**** THE RECORDS

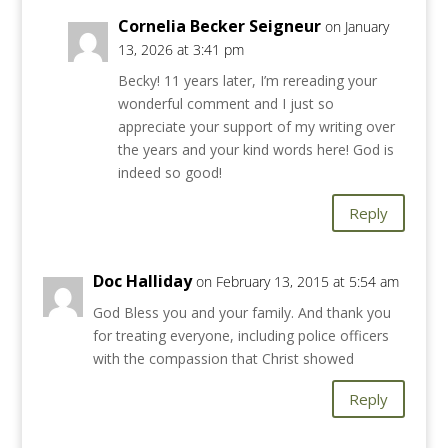
Cornelia Becker Seigneur
on January
13, 2026 at 3:41 pm
Becky! 11 years later, I’m rereading your
wonderful comment and I just so
appreciate your support of my writing over
the years and your kind words here! God is
indeed so good!
Reply
Doc Halliday
on February 13, 2015 at 5:54 am
God Bless you and your family. And thank you
for treating everyone, including police officers
with the compassion that Christ showed
Reply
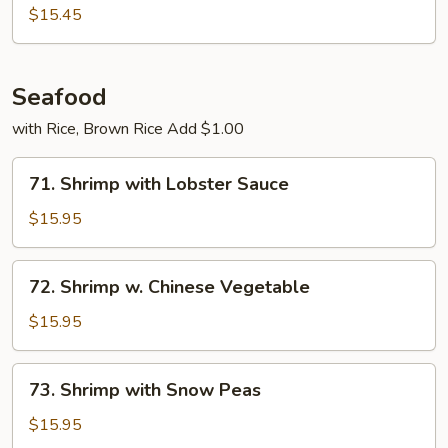
Chicken
$15.45
w.
Onions
Seafood
with Rice, Brown Rice Add $1.00
71.
71. Shrimp with Lobster Sauce
Shrimp
with
$15.95
Lobster
Sauce
72.
72. Shrimp w. Chinese Vegetable
Shrimp
w.
$15.95
Chinese
Vegetable
73.
73. Shrimp with Snow Peas
Shrimp
with
$15.95
Snow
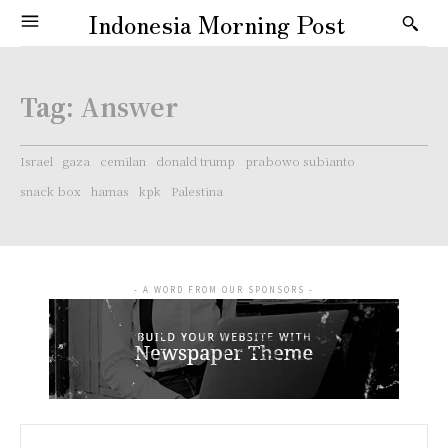
Indonesia Morning Post
Tag:
Answer
Israel
gaza
cemilan
donald trump
prabowo subianto
snack box
hamas
kpk
Palestina
- A WORD FROM OUR SPONSORS -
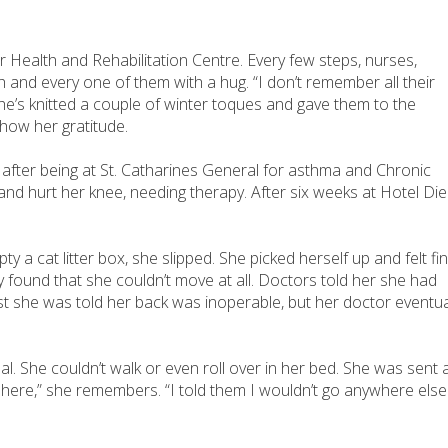
r Health and Rehabilitation Centre. Every few steps, nurses,
h and every one of them with a hug. “I don’t remember all their
he’s knitted a couple of winter toques and gave them to the
 show her gratitude.
4 after being at St. Catharines General for asthma and Chronic
and hurt her knee, needing therapy. After six weeks at Hotel Di
mpty a cat litter box, she slipped. She picked herself up and felt fin
lly found that she couldn’t move at all. Doctors told her she had
rst she was told her back was inoperable, but her doctor eventua
eal. She couldn’t walk or even roll over in her bed. She was sent 
et here,” she remembers. “I told them I wouldn’t go anywhere else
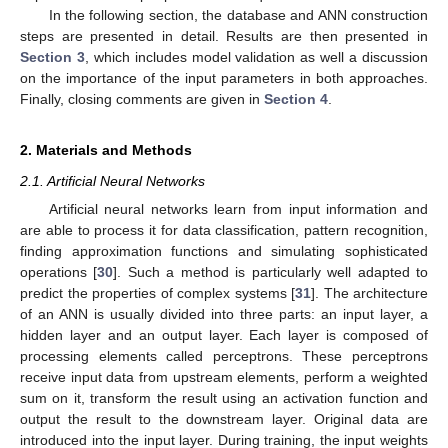
In the following section, the database and ANN construction
steps are presented in detail. Results are then presented in
Section 3
, which includes model validation as well a discussion
on the importance of the input parameters in both approaches.
Finally, closing comments are given in
Section 4
.
2. Materials and Methods
2.1. Artificial Neural Networks
Artificial neural networks learn from input information and
are able to process it for data classification, pattern recognition,
finding approximation functions and simulating sophisticated
operations [
30
]. Such a method is particularly well adapted to
predict the properties of complex systems [
31
]. The architecture
of an ANN is usually divided into three parts: an input layer, a
hidden layer and an output layer. Each layer is composed of
processing elements called perceptrons. These perceptrons
receive input data from upstream elements, perform a weighted
sum on it, transform the result using an activation function and
output the result to the downstream layer. Original data are
introduced into the input layer. During training, the input weights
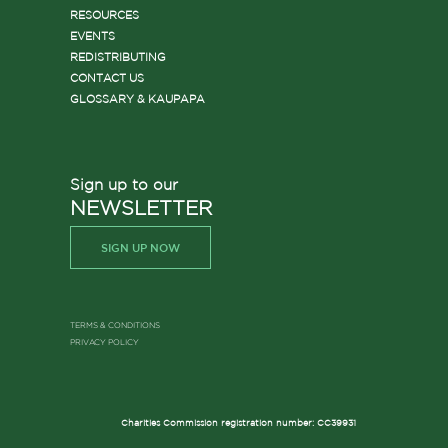
RESOURCES
EVENTS
REDISTRIBUTING
CONTACT US
GLOSSARY & KAUPAPA
Sign up to our
NEWSLETTER
SIGN UP NOW
TERMS & CONDITIONS
PRIVACY POLICY
Charities Commission registration number: CC39931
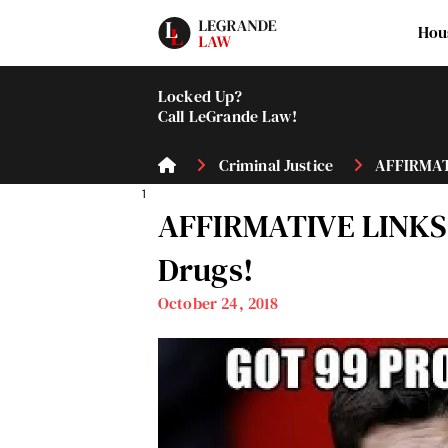
Hou
Locked Up?
Call LeGrande Law!
Criminal Justice
AFFIRMATI
1
AFFIRMATIVE LINKS 
Drugs!
October 24, 2018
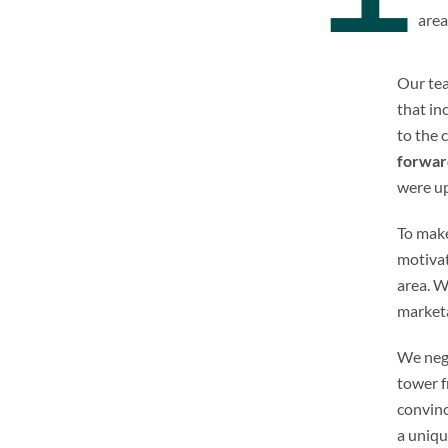
area
Our tea
that in
to the 
forwar
were up
To mak
motivat
area. W
marketa
We nego
tower f
convin
a uniqu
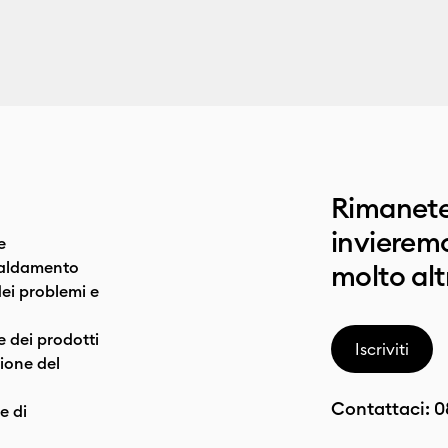
Rimanete
invieremo
e
caldamento
molto alt
dei problemi e
e dei prodotti
Iscriviti
one del
Contattaci:
0
e di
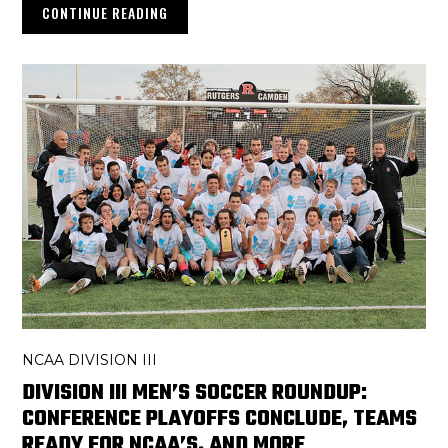
CONTINUE READING
NCAA DIVISION III
DIVISION III MEN’S SOCCER ROUNDUP:
CONFERENCE PLAYOFFS CONCLUDE, TEAMS
READY FOR NCAA’S, AND MORE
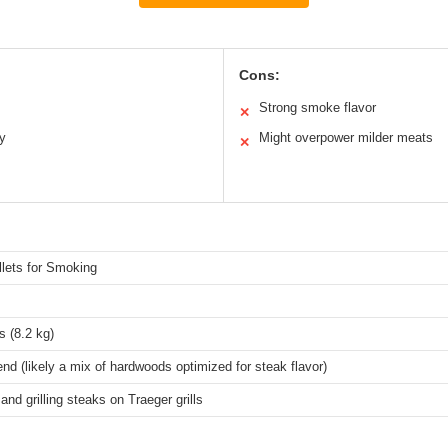
Cons:
Strong smoke flavor
✕
ly
Might overpower milder meats
✕
lets for Smoking
 (8.2 kg)
nd (likely a mix of hardwoods optimized for steak flavor)
nd grilling steaks on Traeger grills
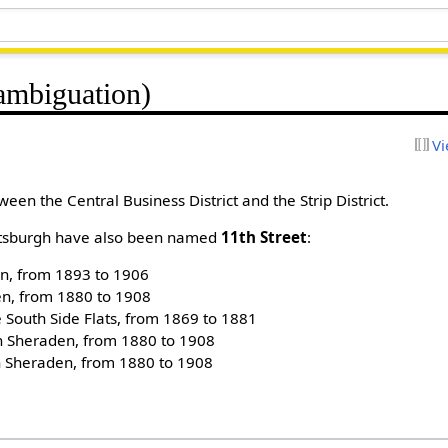
sambiguation)
Vi
ween the Central Business District and the Strip District.
Pittsburgh have also been named
11th Street
:
en, from 1893 to 1906
n, from 1880 to 1908
e South Side Flats, from 1869 to 1881
n Sheraden, from 1880 to 1908
 Sheraden, from 1880 to 1908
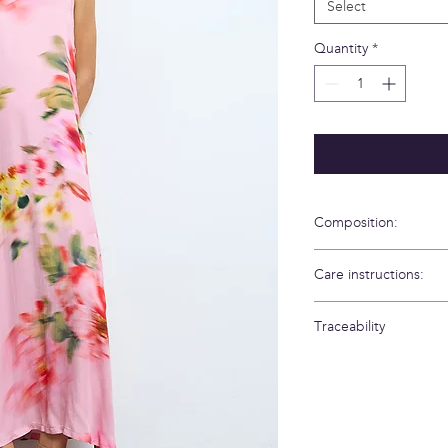
Select
Quantity
*
Composition:
58% Viscosa 42% Visc
Care instructions:
Hand wash in cold wa
Traceability
Weaving/Knitting 
Made in: Spain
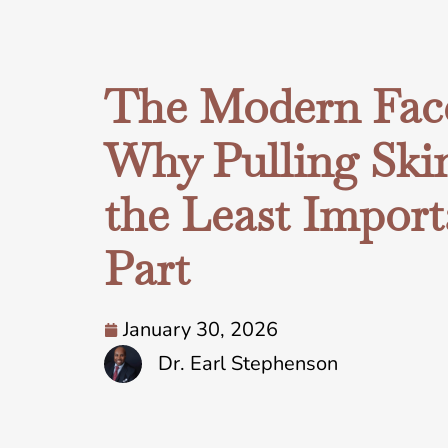
The Modern Facel
Why Pulling Skin
the Least Import
Part
January 30, 2026
Dr. Earl Stephenson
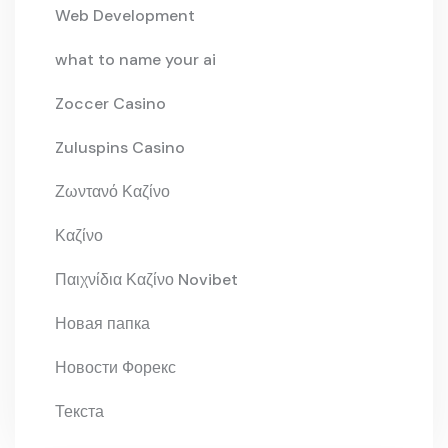
Web Development
what to name your ai
Zoccer Casino
Zuluspins Casino
Ζωντανό Καζίνο
Καζίνο
Παιχνίδια Καζίνο Novibet
Новая папка
Новости Форекс
Текста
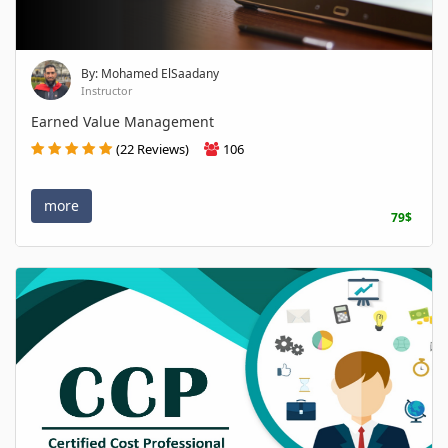
By: Mohamed ElSaadany
Instructor
Earned Value Management
(22 Reviews)
106
more
79$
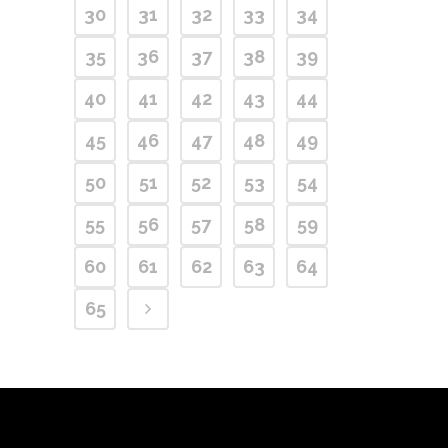
30
31
32
33
34
35
36
37
38
39
40
41
42
43
44
45
46
47
48
49
50
51
52
53
54
55
56
57
58
59
60
61
62
63
64
65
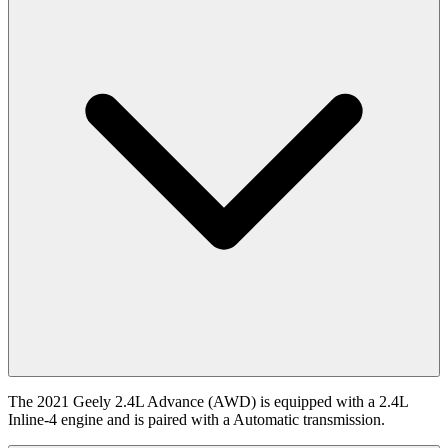
The 2021 Geely 2.4L Advance (AWD) is equipped with a 2.4L
Inline-4 engine and is paired with a Automatic transmission.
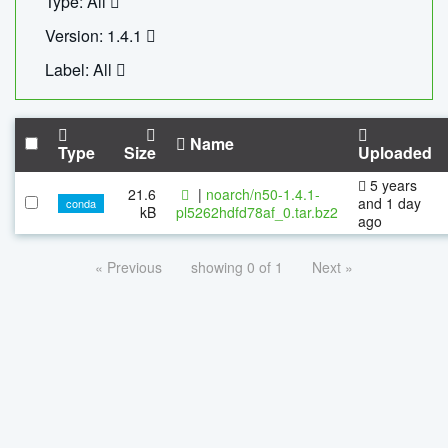
Type: All
Version: 1.4.1
Label: All
Name
Type
Size
Uploaded
5 years
21.6
|
noarch/n50-1.4.1-
and 1 day
conda
kB
pl5262hdfd78af_0.tar.bz2
ago
« Previous
showing 0 of 1
Next »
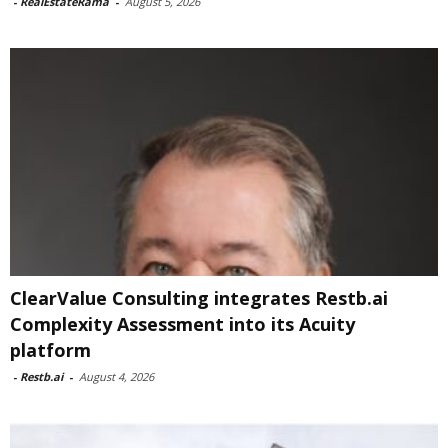
-
RealEstateRama
-
August 5, 2026
ClearValue Consulting integrates Restb.ai
Complexity Assessment into its Acuity
platform
-
Restb.ai
-
August 4, 2026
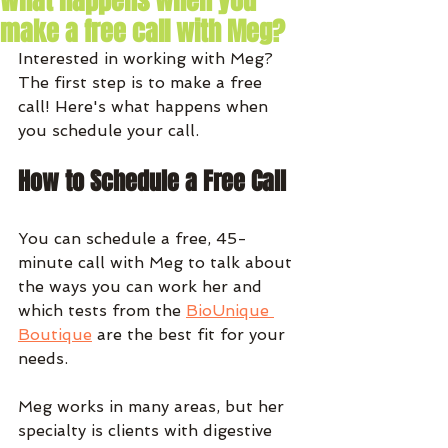
What happens when you
make a free call with Meg?
Interested in working with Meg? 
The first step is to make a free 
call! Here's what happens when 
you schedule your call. 
How to Schedule a Free Call
You can schedule a free, 45-
minute call with Meg to talk about 
the ways you can work her and 
which tests from the 
BioUnique 
Boutique
 are the best fit for your 
needs.
Meg works in many areas, but her 
specialty is clients with digestive 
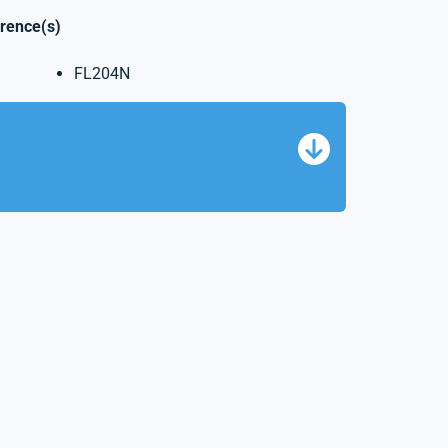
erence(s)
FL204N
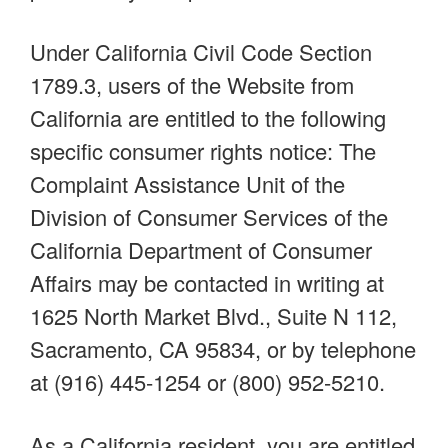
Under California Civil Code Section
1789.3, users of the Website from
California are entitled to the following
specific consumer rights notice: The
Complaint Assistance Unit of the
Division of Consumer Services of the
California Department of Consumer
Affairs may be contacted in writing at
1625 North Market Blvd., Suite N 112,
Sacramento, CA 95834, or by telephone
at (916) 445-1254 or (800) 952-5210.
As a California resident, you are entitled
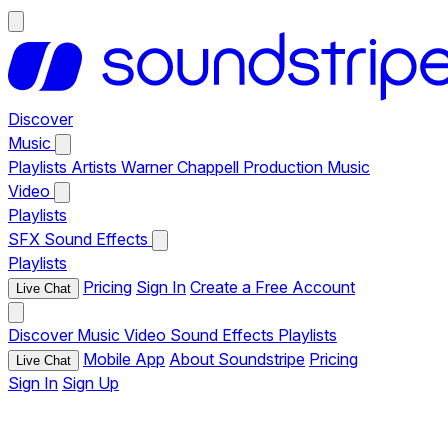
Discover
Music
Playlists
Artists
Warner Chappell Production Music
Video
Playlists
SFX
Sound Effects
Playlists
Pricing
Sign In
Create a Free Account
Live Chat
Discover
Music
Video
Sound Effects
Playlists
Mobile App
About Soundstripe
Pricing
Live Chat
Sign In
Sign Up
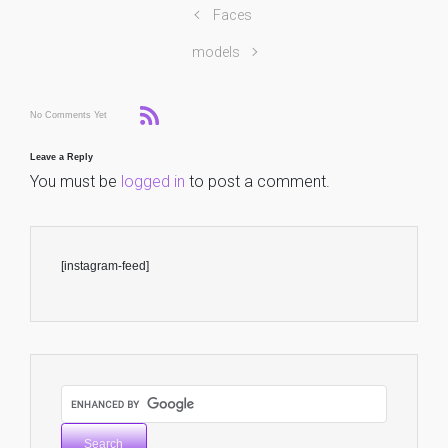
Faces
models
No Comments Yet
Leave a Reply
You must be
logged in
to post a comment.
[instagram-feed]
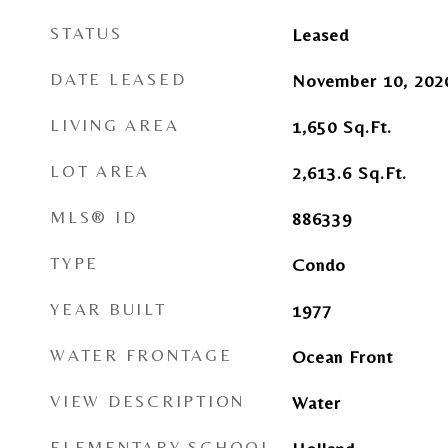
STATUS
Leased
DATE LEASED
November 10, 202
LIVING AREA
1,650
Sq.Ft.
LOT AREA
2,613.6
Sq.Ft.
MLS® ID
886339
TYPE
Condo
YEAR BUILT
1977
WATER FRONTAGE
Ocean Front
VIEW DESCRIPTION
Water
ELEMENTARY SCHOOL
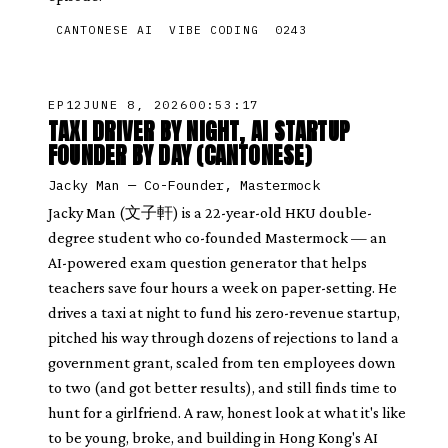
CANTONESE AI
VIBE CODING
0243
EP
12
JUNE 8, 2026
00:53:17
TAXI DRIVER BY NIGHT, AI STARTUP
FOUNDER BY DAY (CANTONESE)
Jacky Man
—
Co-Founder, Mastermock
Jacky Man (文子軒) is a 22-year-old HKU double-
degree student who co-founded Mastermock — an
AI-powered exam question generator that helps
teachers save four hours a week on paper-setting. He
drives a taxi at night to fund his zero-revenue startup,
pitched his way through dozens of rejections to land a
government grant, scaled from ten employees down
to two (and got better results), and still finds time to
hunt for a girlfriend. A raw, honest look at what it's like
to be young, broke, and building in Hong Kong's AI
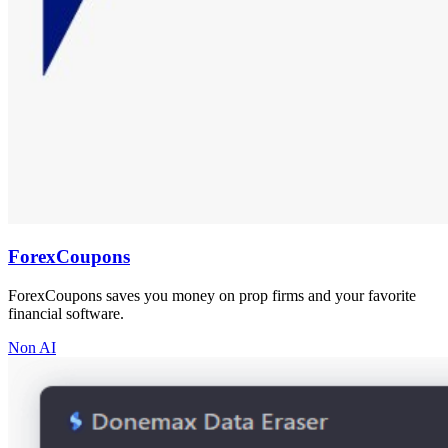
ForexCoupons
ForexCoupons saves you money on prop firms and your favorite
financial software.
Non AI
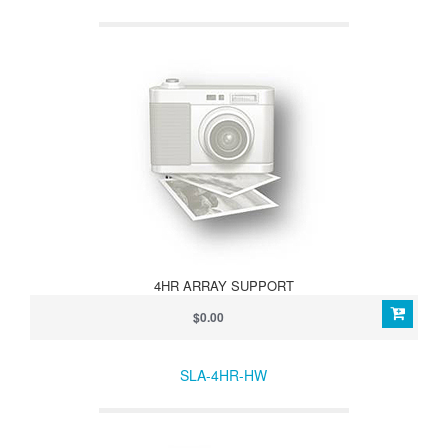
4HR ARRAY SUPPORT
$0.00
SLA-4HR-HW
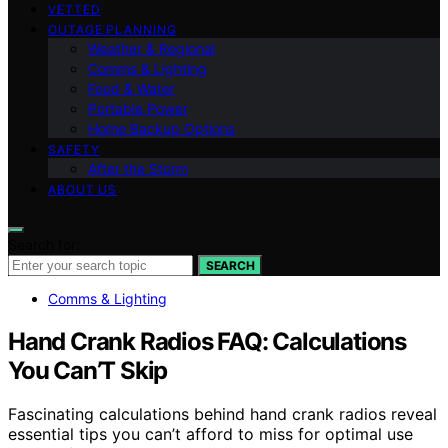
VETTED
OUTAGE PLANNING
Weather & Regional
Comms & Lighting
Food & Water
Portable Power
Home Backup Options
SAFETY
After the Storm
ABOUT US
Search for:
SEARCH
Comms & Lighting
Hand Crank Radios FAQ: Calculations
You Can’T Skip
Fascinating calculations behind hand crank radios reveal
essential tips you can’t afford to miss for optimal use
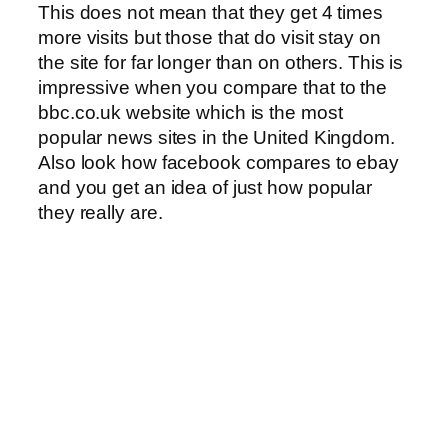
This does not mean that they get 4 times
more visits but those that do visit stay on
the site for far longer than on others. This is
impressive when you compare that to the
bbc.co.uk website which is the most
popular news sites in the United Kingdom.
Also look how facebook compares to ebay
and you get an idea of just how popular
they really are.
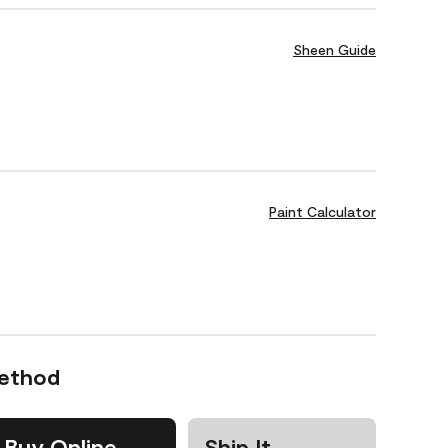
Sheen Guide
Paint Calculator
Method
Buy Online
Ship It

********

* [YOUR ASSIGNMENT]: Turn the items above, from the line containing "In the following" through the line containing "October 24, 2018", into a JSON list of strings with one string per line, skipping blank lines. Leave out the lines that only mark a picture.

* [COMPLETED EXERCISE]:
[
  "In the following section, the database and ANN construction",
  "steps are presented in detail. Results are then presented in",
  "Section 3",
  ", which includes model validation as well a discussion",
  "on the importance of the input parameters in both approaches.",
  "Finally, closing comments are given in",
  "Section 4",
  ".",
  "2. Materials and Methods",
  "2.1. Artificial Neural Networks",
  "Artificial neural networks learn from input information and",
  "are able to process it for data classification, pattern recognition,",
  "finding approximation functions and simulating sophisticated",
  "operations [",
  "30",
  "]. Such a method is particularly well adapted to",
  "predict the properties of complex systems [",
  "31",
  "]. The architecture",
  "of an ANN is usually divided into three parts: an input layer, a",
  "hidden layer and an output layer. Each layer is composed of",
  "processing elements called perceptrons. These perceptrons",
  "receive input data from upstream elements, perform a weighted",
  "sum on it, transform the result using an activation function and",
  "output the result to the downstream layer. Original data are",
  "introduced into the input layer. During training, the input weights",
  "RESOURCES",
  "EVENTS",
  "REDISTRIBUTING",
  "CONTACT US",
  "GLOSSARY & KAUPAPA",
  "Sign up to our",
  "NEWSLETTER",
  "SIGN UP NOW",
  "TERMS & CONDITIONS",
  "PRIVACY POLICY",
  "Charities Commission registration number: CC39931",
  "Hou",
  "Locked Up?",
  "Call LeGrande Law!",
  "Criminal Justice",
  "AFFIRMATI",
  "1",
  "AFFIRMATIVE LINKS ",
  "Drugs!",
  "October 24, 2018"
]